I grew up in the post-Vietnam War generation. I always had a feeling, as a child, that I wasn’t supposed to ask questions about the war. Prior to college my only knowledge of the war was a) we lost and b) it was bad. When I took classes on the war in college, I was struck by the incongruities of the stereotypical war protester (hippy) and my dad, who opposed the war but was as “square” as they come. Appy’s American Reckoning is an effort to challenge those stereotypes by complicating our understanding of the Vietnam War and explore how it has effected our national consciousness.
The book opens by examining how an independence struggle by the Vietnamese against their French overlords became one of America’s longest and costliest wars. Appy suggests it was more than a simple case of myopic American anti-communism foreign policy dragging us into a quagmire. He links it to a fear of looking weak in the face of communism by multiple presidential administrations. Both Kennedy and Johnson were very sensitive to the fact the Republicans had hammered Truman for “losing China to communism” in the 1940s. Neither was willing to risk the same hammering by pulling out of Vietnam even though they did have some doubts about winning. This lead to multiple escalations over the course of the 1960s.
The second part of the book looks at the evolving opposition to the war. Appy highlights a few modern misconceptions we have about the anti-war movement. First of all, opposition didn’t really become overwhelming until the 1970s at which point some 60% of the population were against the war. There was always a sizable portion of the population that supported the war or at least the troops. Secondly, the anti-war movement itself was a cross section of American society. It included everyone from left wing radicals bent on overthrowing the government to working class house wives. It wasn’t until after the war that the image of the anti-war movement became so closely linked with the counter culture movement. This was the major thing I got out of this books since it explains why my father could be simultaneously straight laced and part of the anti-war movement.

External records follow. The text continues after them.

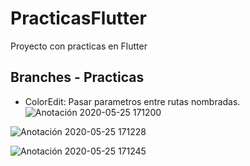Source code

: # PracticasFlutter

Proyecto con practicas en Flutter

## Branches - Practicas

- ColorEdit: Pasar parametros entre rutas nombradas.
![Anotación 2020-05-25 171200](https://user-images.githubusercontent.com/31090711/82847392-24125980-9eab-11ea-8218-e66825474ea1.png)

![Anotación 2020-05-25 171228](https://user-images.githubusercontent.com/31090711/82847404-2aa0d100-9eab-11ea-9a82-b1647b97c381.png)

![Anotación 2020-05-25 171245](https://user-images.githubusercontent.com/31090711/82847409-2ffe1b80-9eab-11ea-877d-9036d8c3963e.png)
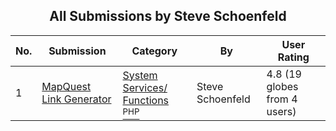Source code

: ﻿<div align="center">

## All Submissions by Steve Schoenfeld

</div>

No.  | Submission | Category | By   | User Rating
---- | ---------- | -------- | ---- | -----------
1 | [MapQuest Link Generator<br />](https://github.com/Planet-Source-Code/steve-schoenfeld-mapquest-link-generator__8-1229) | [System Services/ Functions<br /><sup>PHP</sup>](../ByCategory/system-services-functions__8-23.md) | Steve Schoenfeld | 4.8 (19 globes from 4 users)
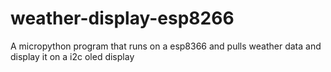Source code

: # weather-display-esp8266
A micropython program that runs on a esp8366 and pulls weather data and display it on a i2c oled display
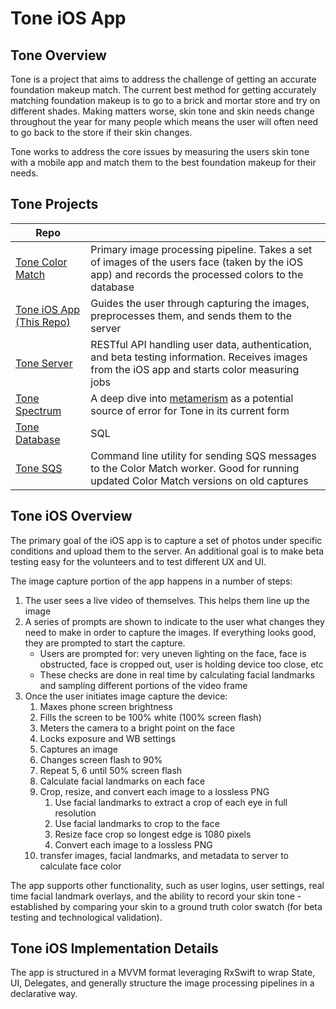 # Tone iOS App

## Tone Overview
Tone is a project that aims to address the challenge of getting an accurate foundation makeup match. The current best method for getting accurately matching foundation makeup is to go to a brick and mortar store and try on different shades. Making matters worse, skin tone and skin needs change throughout the year for many people which means the user will often need to go back to the store if their skin changes. 

Tone works to address the core issues by measuring the users skin tone with a mobile app and match them to the best foundation makeup for their needs.

## Tone Projects
|Repo | |
|---|---|
| [Tone Color Match](https://github.com/dmacewen/tone_colorMatch) | Primary image processing pipeline. Takes a set of images of the users face (taken by the iOS app) and records the processed colors to the database |
| [Tone iOS App (This Repo)](https://github.com/dmacewen/tone_ios) | Guides the user through capturing the images, preprocesses them, and sends them to the server |
| [Tone Server](https://github.com/dmacewen/tone_server) | RESTful API handling user data, authentication, and beta testing information. Receives images from the iOS app and starts color measuring jobs |
| [Tone Spectrum](https://github.com/dmacewen/tone_spectrum) | A deep dive into [metamerism](https://en.wikipedia.org/wiki/Metamerism_(color)) as a potential source of error for Tone in its current form |
| [Tone Database](https://github.com/dmacewen/tone_database) | SQL |
| [Tone SQS](https://github.com/dmacewen/tone_sqs) | Command line utility for sending SQS messages to the Color Match worker. Good for running updated Color Match versions on old captures |

## Tone iOS Overview

The primary goal of the iOS app is to capture a set of photos under specific conditions and upload them to the server. An additional goal is to make beta testing easy for the volunteers and to test different UX and UI.

The image capture portion of the app happens in a number of steps:
1. The user sees a live video of themselves. This helps them line up the image
2. A series of prompts are shown to indicate to the user what changes they need to make in order to capture the images. If everything looks good, they are prompted to start the capture.
    * Users are prompted for: very uneven lighting on the face, face is obstructed, face is cropped out, user is holding device too close, etc
    * These checks are done in real time by calculating facial landmarks and sampling different portions of the video frame
3. Once the user initiates image capture the device:
    1. Maxes phone screen brightness
    2. Fills the screen to be 100% white (100% screen flash)
    3. Meters the camera to a bright point on the face
    4. Locks exposure and WB settings
    5. Captures an image
    6. Changes screen flash to 90%
    7. Repeat 5, 6 until 50% screen flash
    8. Calculate facial landmarks on each face
    9. Crop, resize, and convert each image to a lossless PNG
        1. Use facial landmarks to extract a crop of each eye in full resolution
        2. Use facial landmarks to crop to the face
        3. Resize face crop so longest edge is 1080 pixels
        4. Convert each image to a lossless PNG
    10. transfer images, facial landmarks, and metadata to server to calculate face color


The app supports other functionality, such as user logins, user settings, real time facial landmark overlays, and the ability to record your skin tone - established by comparing your skin to a ground truth color swatch (for beta testing and technological validation).

## Tone iOS Implementation Details

The app is structured in a MVVM format leveraging RxSwift to wrap State, UI, Delegates, and generally structure the image processing pipelines in a declarative way.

Finally, the book explores political and social events following the war and how they were ultimately impacted by Vietnam. Appy tries to link American’s society’s complex relationship with the war in Vietnam to all the foreign policy issues of the 80s and 90s. The majority of the public remained in opposition to any foreign involvement throughout the 80s and 90s in spite of multiple military interventions. Politicians tried to either hide their foreign intervention from the public or argue that their foreign intervention exercised the ghost of Vietnam. Reagan’s anti-communist wars in Central and South America were kept mostly below the radar of the American public. George H. W. Bush’s Gulf War was presented as the cure for Vietnam War Syndrome. I think this is the point of the book where Appy skates onto thin ice. Arguing that Vietnam shaped American consciousnesses for decades to come is hardly earth shattering news. That’s the case after every war America has fought in. He also hints at other factors that also contributed to post-Vietnam society but tends to gloss over them: class, race and the economy.
The overall tone of this book is very grim. Most books on the Vietnam war tend to look for some bright spot, even if it’s just the personalities of the participants, but Appy refuses to do that. Even when talking about things that he sees as by-in-large positive, there is a tinge of disapproval in his writing. When discussing the anti-war movements in the 1980s that opposed Reagan’s interventions in Central and South America and their efforts to oppose wars that went largely noticed by the American public, he acknowledges how important they are, but simultaneously argues that they were dim shadows of the the anti-war movement of the 1970s.
American Reckoning adds a great deal to the study of the Vietnam War with its examination of the relationship of American consciousnesses to the war. Lovers of political, cultural and even pop-culture history will get some very interesting insights from this book. At the same time it is a very stark view of the war and anyone looking for a bright side to it all won’t find it here.